ABC News reports that the U.S. Supreme Court will hear arguments on a case concerning genetic privacy:
The Supreme Court will revisit the crossroad of privacy and evolving science later this month when it considers whether officials can take the DNA — without a warrant — of someone who has been arrested but not convicted of a crime.
While all states require DNA from individuals convicted of a felony, the federal government and 28 states also require DNA collection and analysis from at least some arrestees.
Alonzo Jay King Jr, claims his constitutional rights were violated when he was arrested in 2009 for assault. At the time of his arrest, pursuant to Maryland’s DNA Collection Act, officials swabbed his cheek and collected his DNA without a warrant.

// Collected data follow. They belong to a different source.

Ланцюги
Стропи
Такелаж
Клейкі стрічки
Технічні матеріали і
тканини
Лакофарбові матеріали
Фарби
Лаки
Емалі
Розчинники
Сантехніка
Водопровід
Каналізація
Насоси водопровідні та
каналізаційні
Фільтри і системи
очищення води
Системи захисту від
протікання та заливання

His 2009 sample was later matched in a state database to DNA from a 2003 rape case. It was a cold case involving a 53-year-old female victim identified as “Vonette W.” in Maryland. Based on the new evidence, King was eventually charged with the 2003 rape and robbery. He is currently serving a life sentence.
Lawyers for King appealed the decision arguing that taking the warrantless DNA from someone who has been arrested but not convicted of a serious crime violates the Fourth Amendment’s ban on unreasonable search and seizure. The Court of Appeals of Maryland ruled in King’s favor.

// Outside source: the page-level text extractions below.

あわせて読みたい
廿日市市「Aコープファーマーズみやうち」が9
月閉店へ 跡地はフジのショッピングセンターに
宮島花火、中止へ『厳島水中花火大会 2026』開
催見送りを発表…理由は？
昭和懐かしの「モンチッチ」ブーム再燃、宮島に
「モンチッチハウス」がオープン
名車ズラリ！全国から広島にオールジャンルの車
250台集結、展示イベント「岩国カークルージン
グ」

The court rejected an analogy that taking the DNA was no more invasive than taking a fingerprint. [...]
In court papers filed with the Supreme Court, the two sides address the balance between an individual’s privacy and the needs of law enforcement.

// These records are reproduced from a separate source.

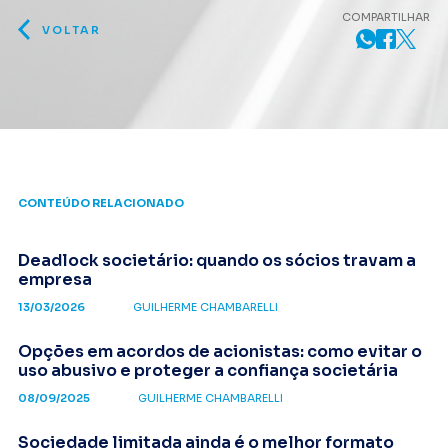
COMPARTILHAR
VOLTAR
CONTEÚDO RELACIONADO
Deadlock societário: quando os sócios travam a
empresa
13/03/2026
GUILHERME CHAMBARELLI
Opções em acordos de acionistas: como evitar o
uso abusivo e proteger a confiança societária
08/09/2025
GUILHERME CHAMBARELLI
Sociedade limitada ainda é o melhor formato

King’s lawyers say that even though their client has diminished privacy as someone who had been arrested for a serious crime, the government has no right to forgo ordinary rules requiring a warrant and probable cause before forcing him to submit to a search for investigative purposes involving a physical intrusion into the body. [...]
The Supreme Court will hear arguments in the case on Feb. 26.